# Energy dissipated by resistor problem

## Homework Statement

A 10 Ω resistor carries a current that varies as a function of time as shown. How much energy has been dissipated by the resistor after 5 s? a. 40 J
b. 50 J
c. 80 J
d. 120 J

## Homework Equations

I=dq/dt → dq=Idt → Q=∫Idt
P=∇E/∇t and V=IR (Ohm's Law) so P=IV ⇒ P=I^2R

## The Attempt at a Solution

My approach[/B]
For the first 5 seconds, the area under the curve is 6C, which is the total charge that was transferred through the resistor. Thus, the average current I=6C/5s=6/5 A
Since P=I^2R and P=E/∇t ⇒ E=I^2R∇t=(6/5A)^2(10Ω)(5s)= 72J
Clearly this is none of the answer choices, and I don't know where I went wrong.

Book's Approach
The book claims that D is correct, and states:
Since the current was 2A over 3s, the total energy dissipated is
E=(2A)^2(10Ω)(3s)=120J

I genuinely don't understand the book's approach. Power is by definition, the rate of energy transfer (in this case transformation to a different form) with respect to time. Here, the power MUST be computed over the 5 seconds in question, regardless of whether there was 0 current passing through for 2 seconds.
Ultimately, why did the book use 3 seconds as ∇t? Is this allowed, and why is my approach flawed?

#### Attachments

Doc Al
Mentor
For the first 5 seconds, the area under the curve is 6C, which is the total charge that was transferred through the resistor. Thus, the average current I=6C/5s=6/5 A
Since P=I^2R and P=E/∇t ⇒ E=I^2R∇t=(6/5A)^2(10Ω)(5s)= 72J
Clearly this is none of the answer choices, and I don't know where I went wrong.
You found the average current. But since power is proportional to current squared, to use your approach you'd need the average value of current squared. (Which is not equal to the square of the average current.)

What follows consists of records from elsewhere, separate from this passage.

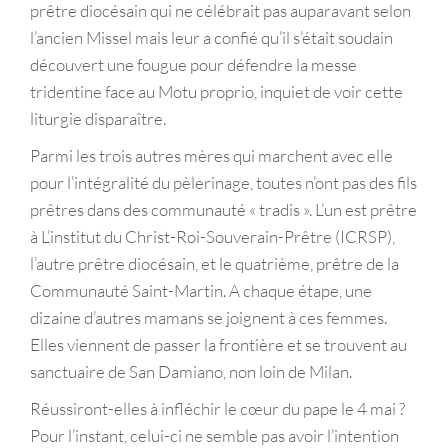
prêtre diocésain qui ne célébrait pas auparavant selon
l’ancien Missel mais leur a confié qu’il s’était soudain
découvert une fougue pour défendre la messe
tridentine face au Motu proprio, inquiet de voir cette
liturgie disparaître.
Parmi les trois autres mères qui marchent avec elle
pour l’intégralité du pèlerinage, toutes n’ont pas des fils
prêtres dans des communauté « tradis ». L’un est prêtre
à L’institut du Christ-Roi-Souverain-Prêtre (ICRSP),
l’autre prêtre diocésain, et le quatrième, prêtre de la
Communauté Saint-Martin. A chaque étape, une
dizaine d’autres mamans se joignent à ces femmes.
Elles viennent de passer la frontière et se trouvent au
sanctuaire de San Damiano, non loin de Milan.
Réussiront-elles à infléchir le cœur du pape le 4 mai ?
Pour l’instant, celui-ci ne semble pas avoir l’intention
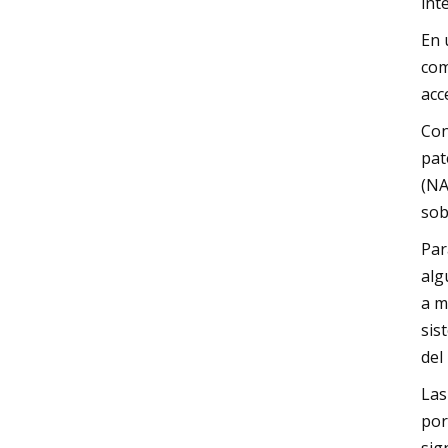
int
En 
com
acc
Con
pat
(NA
sob
Par
alg
a m
sis
del
Las
por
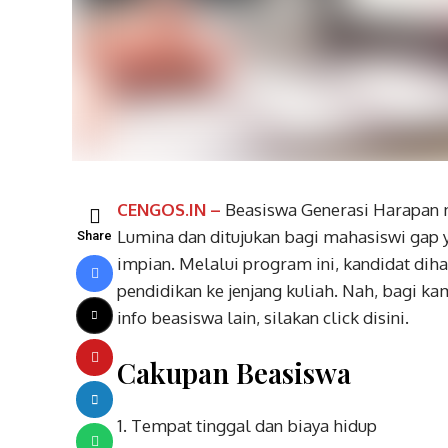
CENGOS.IN –
Beasiswa Generasi Harapan 
Lumina dan ditujukan bagi mahasiswi gap
Share
impian. Melalui program ini, kandidat di
pendidikan ke jenjang kuliah. Nah, bagi ka
info beasiswa lain, silakan click disini.
Cakupan Beasiswa
Tempat tinggal dan biaya hidup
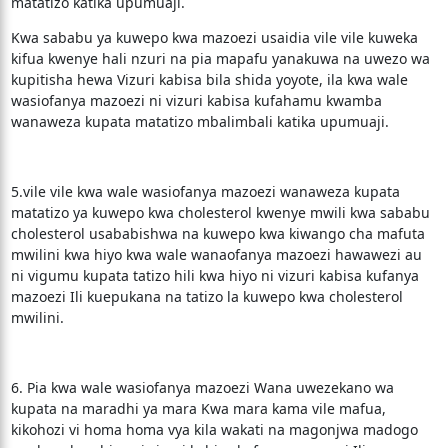
matatizo katika upumuaji.
Kwa sababu ya kuwepo kwa mazoezi usaidia vile vile kuweka
kifua kwenye hali nzuri na pia mapafu yanakuwa na uwezo wa
kupitisha hewa Vizuri kabisa bila shida yoyote, ila kwa wale
wasiofanya mazoezi ni vizuri kabisa kufahamu kwamba
wanaweza kupata matatizo mbalimbali katika upumuaji.
5.vile vile kwa wale wasiofanya mazoezi wanaweza kupata
matatizo ya kuwepo kwa cholesterol kwenye mwili kwa sababu
cholesterol usababishwa na kuwepo kwa kiwango cha mafuta
mwilini kwa hiyo kwa wale wanaofanya mazoezi hawawezi au
ni vigumu kupata tatizo hili kwa hiyo ni vizuri kabisa kufanya
mazoezi Ili kuepukana na tatizo la kuwepo kwa cholesterol
mwilini.
6. Pia kwa wale wasiofanya mazoezi Wana uwezekano wa
kupata na maradhi ya mara Kwa mara kama vile mafua,
kikohozi vi homa homa vya kila wakati na magonjwa madogo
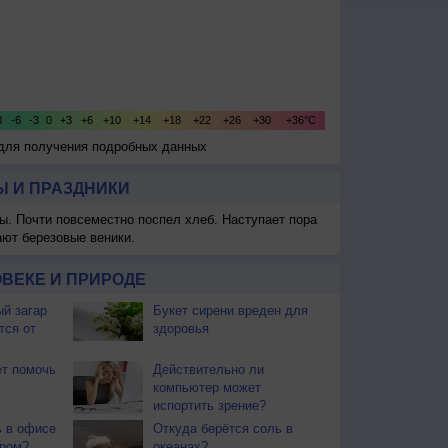
 для получения подробных данных
 И ПРАЗДНИКИ
ы. Почти повсеместно поспел хлеб. Наступает пора
ают березовые веники.
ВЕКЕ И ПРИРОДЕ
й загар
Букет сирени вреден для
тся от
здоровья
т помочь
Действительно ли
компьютер может
испортить зрение?
ь в офисе
Откуда берётся соль в
ером?
океанах?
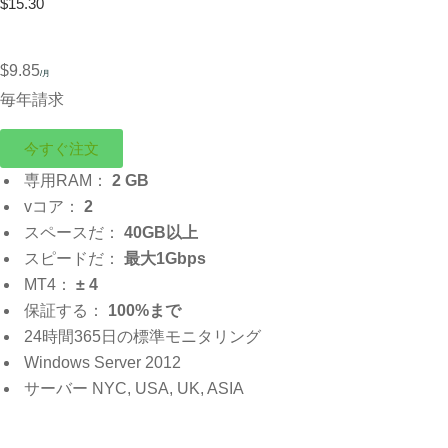
$15.30
$9.85
/月
毎年請求
今すぐ注文
専用RAM：
2 GB
vコア：
2
スペースだ：
40GB以上
スピードだ：
最大1Gbps
MT4：
± 4
保証する：
100%まで
24時間365日の標準モニタリング
Windows Server 2012
サーバー NYC, USA, UK, ASIA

Here, the power MUST be computed over the 5 seconds in question, regardless of whether there was 0 current passing through for 2 seconds.
They did compute the energy over all 5 seconds. Since there was no energy used during the time the current was zero, you can skip that segment.

You found the average current. But since power is proportional to current squared, to use your approach you'd need the average value of current squared. (Which is not equal to the square of the average current.)

They did compute the energy over all 5 seconds. Since there was no energy used during the time the current was zero, you can skip that segment.
Thanks Doc. I am starting to understand why their approach works for computing energy. But let's say they asked for the power generated by the resistor for the 5 second interval.
P=120J/3s= 40W ?
I.e., can we again neglect that 2 second segment where no energy was generated? And if so, why?
Btw I'm sorry if I'm asking trivial questions, I've never been good at physics lol.

Doc Al
Mentor
But let's say they asked for the power generated by the resistor for the 5 second interval.
Don't worry about asking trivial questions! Those are the ones that drive you nuts. •